### Work order
Copy out the listing below word for word, keeping each line as it appears.

### Supplied information
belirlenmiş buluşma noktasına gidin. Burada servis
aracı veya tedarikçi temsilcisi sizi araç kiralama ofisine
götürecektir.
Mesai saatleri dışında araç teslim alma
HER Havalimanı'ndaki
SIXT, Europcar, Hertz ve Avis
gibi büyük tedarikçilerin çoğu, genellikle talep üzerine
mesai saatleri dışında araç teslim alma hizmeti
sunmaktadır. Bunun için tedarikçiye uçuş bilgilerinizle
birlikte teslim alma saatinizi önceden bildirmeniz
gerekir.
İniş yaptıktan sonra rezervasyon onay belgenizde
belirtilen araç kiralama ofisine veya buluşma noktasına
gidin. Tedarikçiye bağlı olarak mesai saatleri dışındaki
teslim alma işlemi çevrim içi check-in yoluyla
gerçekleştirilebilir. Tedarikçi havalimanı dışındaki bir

### Result
belirlenmiş buluşma noktasına gidin. Burada servis
aracı veya tedarikçi temsilcisi sizi araç kiralama ofisine
götürecektir.
Mesai saatleri dışında araç teslim alma
HER Havalimanı'ndaki
SIXT, Europcar, Hertz ve Avis
gibi büyük tedarikçilerin çoğu, genellikle talep üzerine
mesai saatleri dışında araç teslim alma hizmeti
sunmaktadır. Bunun için tedarikçiye uçuş bilgilerinizle
birlikte teslim alma saatinizi önceden bildirmeniz
gerekir.
İniş yaptıktan sonra rezervasyon onay belgenizde
belirtilen araç kiralama ofisine veya buluşma noktasına
gidin. Tedarikçiye bağlı olarak mesai saatleri dışındaki
teslim alma işlemi çevrim içi check-in yoluyla
gerçekleştirilebilir. Tedarikçi havalimanı dışındaki bir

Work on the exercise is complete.